“Thirty-seven-fifty,” Lange countered.
“Four,” Riley said. Oh, he was in it now. He knew Harry had no desire for the necklace, he was only goading him on. He didn’t know what Harry was playing at and at this point he didn’t care. He had finally figured out just what treasure he had been about to throw away and he wasn’t letting some grouchy old man yank it out of his hands.
“We’ve got a bid of four thousand. Do I hear forty-five?”
“Forty-two-fifty,” Lange said before the words were out.
“Forty-two-fifty, going once, going twice.”
“Five,” Riley said quickly.
“Do I hear fifty-two-fifty?”
He waited for the other guy to counter, holding his breath. While Lange might have endless pockets, Riley unfortunately did not. He did have a healthy nest egg he had built through shrewd investments and he had no problem using some of it for this cause. At heart, this was about a scholarship fund in his niece’s name, not about Claire’s necklace.
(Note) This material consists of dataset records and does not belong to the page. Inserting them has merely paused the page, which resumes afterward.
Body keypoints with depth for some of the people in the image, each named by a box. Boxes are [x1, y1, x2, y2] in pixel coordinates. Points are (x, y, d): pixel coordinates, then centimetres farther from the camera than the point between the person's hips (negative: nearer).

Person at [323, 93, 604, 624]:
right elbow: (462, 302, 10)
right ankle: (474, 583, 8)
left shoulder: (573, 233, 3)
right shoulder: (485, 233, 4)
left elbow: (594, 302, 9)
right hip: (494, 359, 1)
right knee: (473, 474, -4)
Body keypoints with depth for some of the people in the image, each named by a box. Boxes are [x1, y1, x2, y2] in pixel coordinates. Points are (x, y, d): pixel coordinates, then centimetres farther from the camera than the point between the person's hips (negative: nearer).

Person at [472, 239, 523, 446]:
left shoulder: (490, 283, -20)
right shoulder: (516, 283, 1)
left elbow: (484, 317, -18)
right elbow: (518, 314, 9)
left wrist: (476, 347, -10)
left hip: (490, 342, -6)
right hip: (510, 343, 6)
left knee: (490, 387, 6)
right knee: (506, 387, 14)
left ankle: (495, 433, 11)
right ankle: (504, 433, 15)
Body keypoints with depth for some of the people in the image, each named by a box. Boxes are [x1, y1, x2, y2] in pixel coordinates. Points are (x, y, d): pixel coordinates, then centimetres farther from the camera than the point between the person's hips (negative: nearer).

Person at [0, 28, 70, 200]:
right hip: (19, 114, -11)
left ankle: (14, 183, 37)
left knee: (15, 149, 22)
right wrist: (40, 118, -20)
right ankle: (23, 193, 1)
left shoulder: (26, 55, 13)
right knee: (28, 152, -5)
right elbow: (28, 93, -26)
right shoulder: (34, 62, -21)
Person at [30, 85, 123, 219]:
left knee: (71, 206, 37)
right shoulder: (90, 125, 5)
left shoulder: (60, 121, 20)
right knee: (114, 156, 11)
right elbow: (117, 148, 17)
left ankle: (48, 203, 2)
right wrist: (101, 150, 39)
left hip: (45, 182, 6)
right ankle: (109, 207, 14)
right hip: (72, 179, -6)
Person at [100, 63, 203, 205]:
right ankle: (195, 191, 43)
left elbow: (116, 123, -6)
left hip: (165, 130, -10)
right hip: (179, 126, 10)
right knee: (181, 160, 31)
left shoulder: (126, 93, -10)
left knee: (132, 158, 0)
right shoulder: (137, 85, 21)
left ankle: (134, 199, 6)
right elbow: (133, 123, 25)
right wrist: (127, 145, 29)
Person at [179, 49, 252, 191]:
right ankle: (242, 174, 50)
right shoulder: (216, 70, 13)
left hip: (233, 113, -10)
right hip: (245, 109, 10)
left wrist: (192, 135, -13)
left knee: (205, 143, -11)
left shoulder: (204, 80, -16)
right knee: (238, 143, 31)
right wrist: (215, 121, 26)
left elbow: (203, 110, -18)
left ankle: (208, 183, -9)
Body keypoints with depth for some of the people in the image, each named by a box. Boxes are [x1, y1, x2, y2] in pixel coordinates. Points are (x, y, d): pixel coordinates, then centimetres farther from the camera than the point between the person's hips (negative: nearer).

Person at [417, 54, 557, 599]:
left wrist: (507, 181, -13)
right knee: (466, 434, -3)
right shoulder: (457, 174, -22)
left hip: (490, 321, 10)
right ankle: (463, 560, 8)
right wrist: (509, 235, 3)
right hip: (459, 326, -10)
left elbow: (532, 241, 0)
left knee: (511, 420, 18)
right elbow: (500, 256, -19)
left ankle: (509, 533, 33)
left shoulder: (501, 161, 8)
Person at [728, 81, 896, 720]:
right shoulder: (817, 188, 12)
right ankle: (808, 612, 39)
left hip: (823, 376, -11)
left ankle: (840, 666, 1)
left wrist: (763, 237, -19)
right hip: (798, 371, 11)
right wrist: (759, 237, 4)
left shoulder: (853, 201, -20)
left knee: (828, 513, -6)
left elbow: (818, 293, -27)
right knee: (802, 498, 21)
The silence seemed to drag on while everybody waited for the little drama to play out.
“Five thousand, going once...going twice...”
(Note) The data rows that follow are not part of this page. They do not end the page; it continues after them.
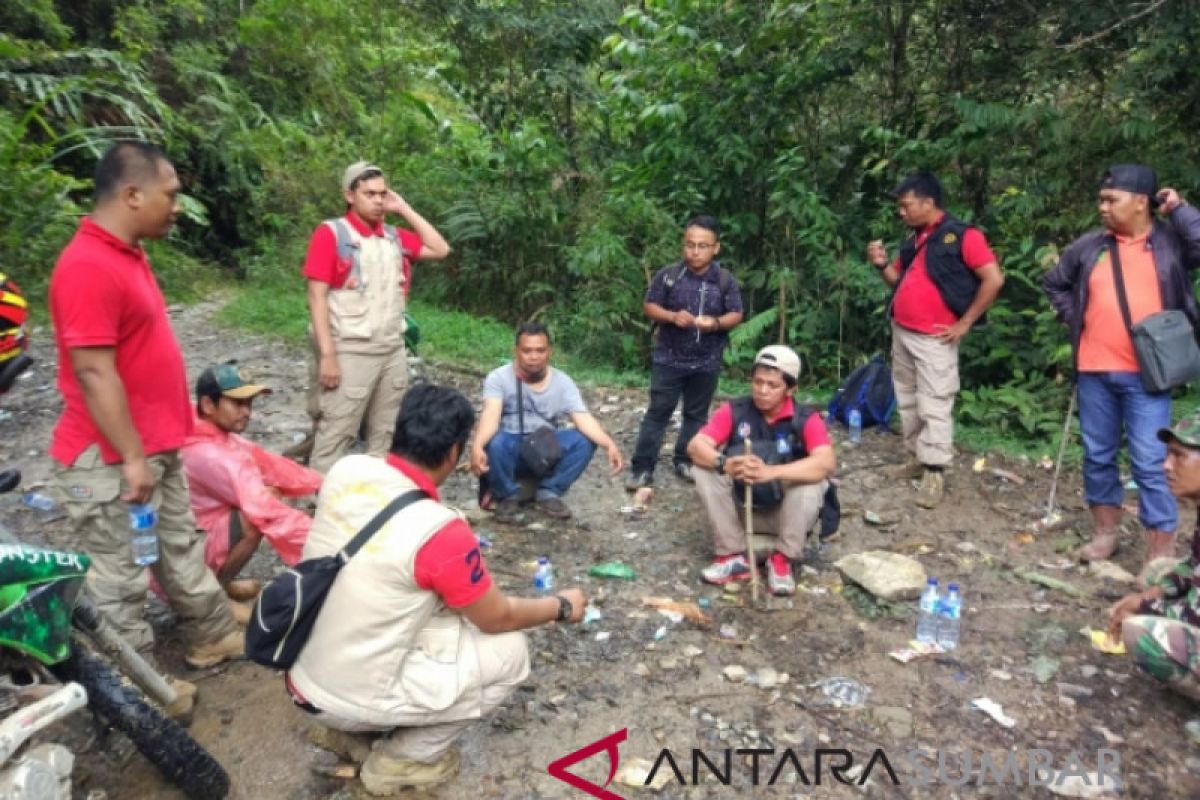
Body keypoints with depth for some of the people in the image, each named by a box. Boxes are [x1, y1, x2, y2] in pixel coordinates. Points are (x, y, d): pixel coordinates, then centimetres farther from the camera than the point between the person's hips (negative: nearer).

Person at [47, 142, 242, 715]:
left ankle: (214, 637, 38)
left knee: (182, 550, 22)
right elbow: (93, 373, -25)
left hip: (157, 447, 10)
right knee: (121, 579, 6)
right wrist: (132, 458, -21)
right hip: (111, 460, -10)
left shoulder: (127, 253, 10)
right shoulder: (89, 266, -23)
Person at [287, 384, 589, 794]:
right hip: (353, 698, -7)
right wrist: (562, 607, 9)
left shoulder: (345, 471, -8)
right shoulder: (441, 532, -26)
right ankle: (402, 759, 12)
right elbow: (498, 619, -9)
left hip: (301, 680, 7)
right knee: (509, 652, 2)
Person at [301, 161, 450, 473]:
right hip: (350, 351, -6)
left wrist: (404, 209, 7)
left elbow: (440, 250, 10)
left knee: (386, 435, 13)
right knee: (335, 434, -4)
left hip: (393, 350, 6)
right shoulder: (331, 233, -4)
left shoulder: (395, 237, 11)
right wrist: (327, 354, -16)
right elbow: (317, 297, -9)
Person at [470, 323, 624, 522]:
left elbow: (583, 418, -14)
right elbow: (490, 415, -27)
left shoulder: (562, 381, -3)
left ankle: (549, 493, -4)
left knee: (585, 441, -22)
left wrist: (610, 445, -33)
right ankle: (508, 497, -7)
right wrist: (477, 446, -48)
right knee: (494, 443, -36)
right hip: (511, 448, -2)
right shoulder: (498, 377, -11)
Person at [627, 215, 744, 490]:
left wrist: (716, 323, -22)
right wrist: (672, 316, -20)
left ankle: (685, 461, 29)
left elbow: (736, 315, -1)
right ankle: (642, 468, 4)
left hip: (707, 362, 2)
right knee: (658, 412, 0)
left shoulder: (725, 280, -5)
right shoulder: (668, 275, -6)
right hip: (669, 358, -1)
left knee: (696, 414, 13)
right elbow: (648, 306, -2)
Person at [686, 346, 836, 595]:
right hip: (740, 507, 2)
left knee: (812, 481, -30)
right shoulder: (734, 411, -10)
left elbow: (826, 463, -34)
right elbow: (696, 446, -20)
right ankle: (732, 556, -13)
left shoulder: (807, 419, -16)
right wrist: (725, 464, -43)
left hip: (784, 513, -2)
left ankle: (781, 559, -12)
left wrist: (771, 472, -48)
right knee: (706, 470, -21)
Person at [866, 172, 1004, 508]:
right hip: (901, 333, 8)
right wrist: (882, 264, 2)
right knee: (907, 401, 13)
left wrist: (964, 323, -13)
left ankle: (935, 472, -1)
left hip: (934, 339, -8)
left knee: (934, 406, -6)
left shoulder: (962, 235, -9)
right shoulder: (913, 239, 14)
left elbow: (994, 279, -13)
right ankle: (917, 458, 25)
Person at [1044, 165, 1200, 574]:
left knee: (1150, 462, -4)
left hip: (1146, 374, -4)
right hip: (1094, 371, 4)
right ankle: (1105, 531, 29)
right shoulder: (1090, 246, 7)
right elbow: (1055, 283, 21)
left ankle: (1160, 553, 5)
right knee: (1097, 455, 13)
Lange made a little gesture of defeat to Riley, that smirk still on his features.
“Sold, to the new police chief for five thousand dollars. Chief, do you want to come up and collect your item?”
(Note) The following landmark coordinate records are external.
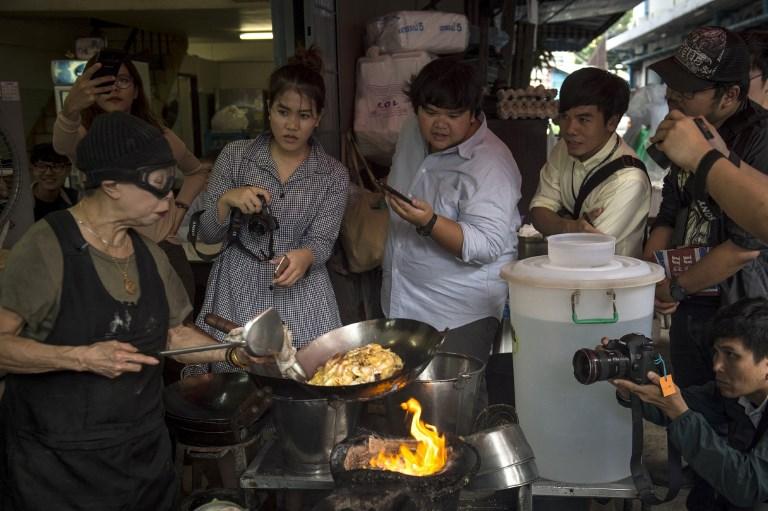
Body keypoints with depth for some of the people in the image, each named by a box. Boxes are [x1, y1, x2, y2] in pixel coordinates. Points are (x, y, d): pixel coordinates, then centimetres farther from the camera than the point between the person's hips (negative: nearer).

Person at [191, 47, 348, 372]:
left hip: (301, 291, 1)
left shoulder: (333, 175, 0)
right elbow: (207, 235, 2)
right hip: (237, 290, 0)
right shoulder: (234, 156, -1)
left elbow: (322, 242, -7)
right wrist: (226, 201, -18)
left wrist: (304, 257, -30)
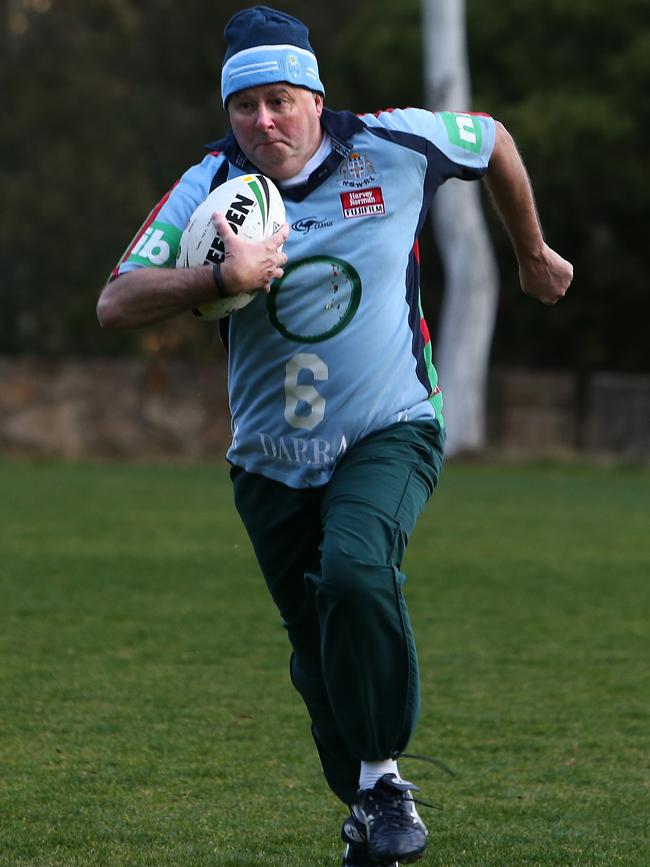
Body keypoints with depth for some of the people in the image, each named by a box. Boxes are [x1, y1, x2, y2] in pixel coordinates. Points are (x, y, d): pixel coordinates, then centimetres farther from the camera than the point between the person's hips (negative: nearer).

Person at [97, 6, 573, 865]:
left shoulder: (393, 147, -6)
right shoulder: (210, 187, -5)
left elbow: (494, 141, 14)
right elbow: (116, 304, -14)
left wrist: (533, 254, 26)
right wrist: (222, 279, -29)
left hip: (389, 432, -2)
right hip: (272, 462, 2)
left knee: (355, 572, -30)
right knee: (318, 655, 6)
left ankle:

As he made his way to the dais, he heard the swell of whispers, the speculation about why the unattached chief of police would spend five grand on a pretty piece of jewelry.
“That’s going to look smashing with your badge,” his sister Angie teased as he passed her.
He ignored her and Alex’s narrow-eyed look of suspicion. Out of the corner of his gaze, he caught his mother’s bright, delighted smile, but he didn’t return it, focused only on moving forward to reach out for his prize.
He supposed while he was up there, he might as well pick up the necklace, too.
*
As Riley seemed to move toward her in slow motion, Claire couldn’t manage to grab hold of her wildly whirling thoughts.
Five thousand dollars for her necklace! It was outrageous. She had been hoping for a tenth of that and would have been over the moon if it had sold for a thousand. Five! What was Riley doing?
She couldn’t hear anything over the pounding of her pulse in her ears as Riley continued moving toward her, his green eyes full of an emotion she couldn’t name. He looked delicious in an elegant tux that seemed out of character but absolutely right on him.
She had tried not to stare at him all evening—when he’d been dancing with his mother, when he’d stopped to tease Angie, when he had flirted outrageously with a couple of the older ladies who came to the senior citizen beading group. She couldn’t help it if he happened to spend entirely too much time in her line of vision. Purely unintentional, she had told herself.
Now she couldn’t seem to look away.
“Hi,” he murmured when he was only a few feet away. The auction was continuing on without them. They could have been selling the deed to her house for all she knew or cared right then.
She cleared her throat and worked the fastenings connecting the necklace to the form. “You paid entirely too much for this.”
“I disagree. It’s for a good cause.”
Claire was entirely too aware that several people around them—primarily his family and her mother—were just as oblivious to the auction still going on, focusing instead on their little drama.
“Um, I have a box for it so you can take it home.”
“I’ll just take it now. No box necessary. Thank you.”
He held out a hand and she didn’t know what else to do. She handed it to him and couldn’t help thinking how incongruous it looked, all those pretty, glittery stones in his masculine fingers.
“Turn around,” he ordered.
She stared. “Excuse me?”
“Turn around so I can put the necklace on you.”
They were drawing even more attention, Claire thought as she stood frozen. Harry Lange, of all people, was giving them a very amused look, as close to smiling as she’d ever seen him. Strange. Ruth was glaring, no surprise there. Jeff and Holly were both looking baffled, while Katherine and Mary Ella beamed at each other.
“I don’t understand,” she finally said.
“What’s to understand? I bought it for you.”
“You...what?”
“It’s yours. It rightfully belongs to you. You named it the Heart of Hope, didn’t you?” he said, his voice low. “I figure it’s only proper, then, that it should belong to the person who is actually the Heart of Hope’s Crossing.”
She stared at him, her heart pounding at the heat in his eyes and the glittery emotion there.